Dlaczego Hwasong-12 jest niebezpieczny dla Stanów Zjednoczonych?
Najprościej rzecz ujmując, Hwasong-12 sięga tam, gdzie Stany Zjednoczone nie chciałyby być dosięgane, czyli m.in. na Guam. Jest to obok Hawajów jedna z kluczowych amerykańskich baz na Oceanie Spokojnym. Jej bezpieczeństwo jest podstawą sprawnego operowania marynarki wojennej i lotnictwa USA, zwłaszcza w kontekście prognozowanego starcia z Chinami. Niespodziewany atak rakietowy na wyspę mógłby sparaliżować znaczną część operacji wojskowych i w Waszyngtonie wiedzą, że przed ewentualnym zmasowanym ostrzałem nie sposób się w pełni zabezpieczyć. Sensowność takowego ataku jest jednak mocno dyskusyjna, niemniej nie można go wykluczyć, skoro z Korei Północnej padły wyraźne sugestie w tym kierunku.
Zważywszy na rozmiar pocisków Hwasong-12 i stosowany w nich napęd, Stany Zjednoczone mogą mieć również uzasadnione obawy odnośnie do wznowienia testów międzykontynentalnych pocisków balistycznych. Te z kolei, jak sama nazwa wskazuje, byłyby w stanie dosięgnąć kontynentalnych terenów USA, a nie tylko terytoriów zamorskich.

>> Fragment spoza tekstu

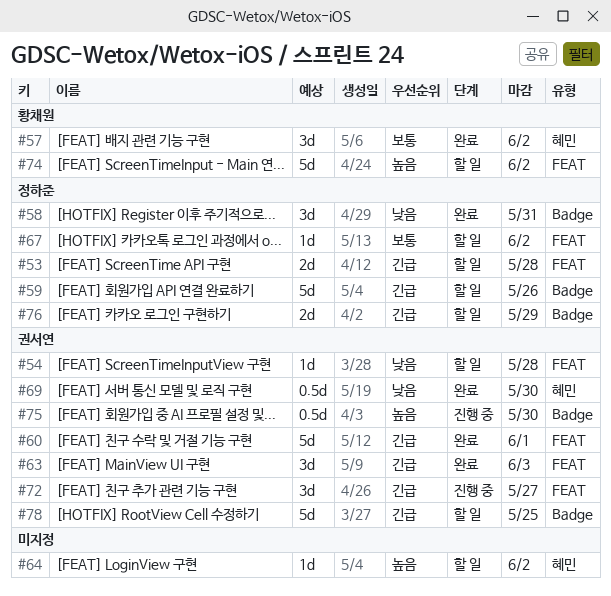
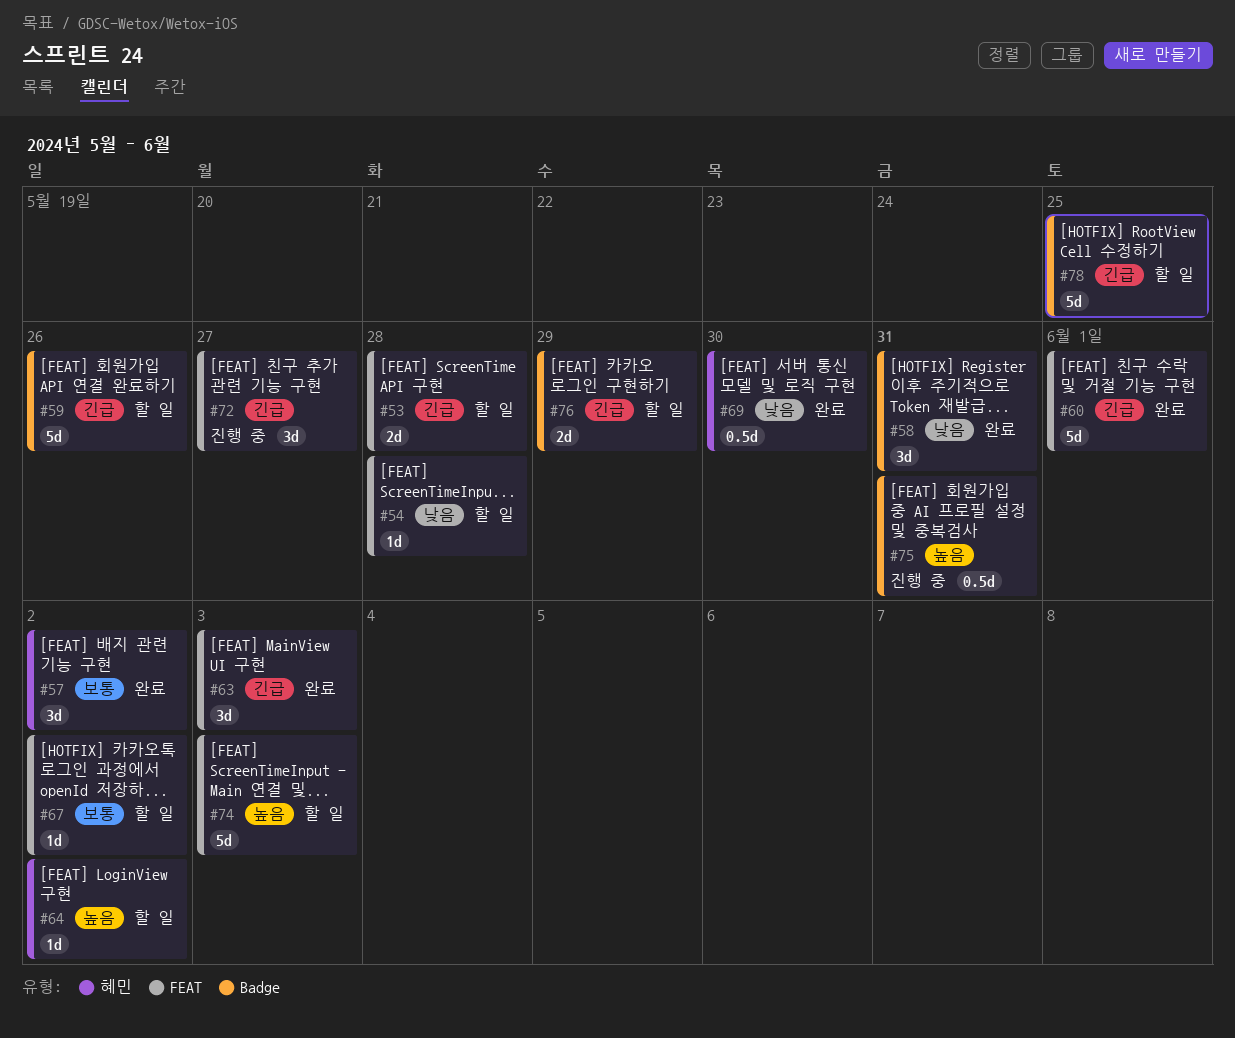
#74, due: Jun 2 -> Jun 3
#75, due: May 30 -> May 31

Oczywiście obie strony nawołują do rozmów, ale podobnie, jak to miało miejsce w podczas poprzednich prób, nie należy spodziewać się konkretnych efektów tych nawoływań. Korea Północna w najbliższej przyszłości raczej nie zejdzie z drogi rozwoju własnych pocisków balistycznych, gdyż jest to dla Pjongjangu jedyna dźwignia na arenie międzynarodowej.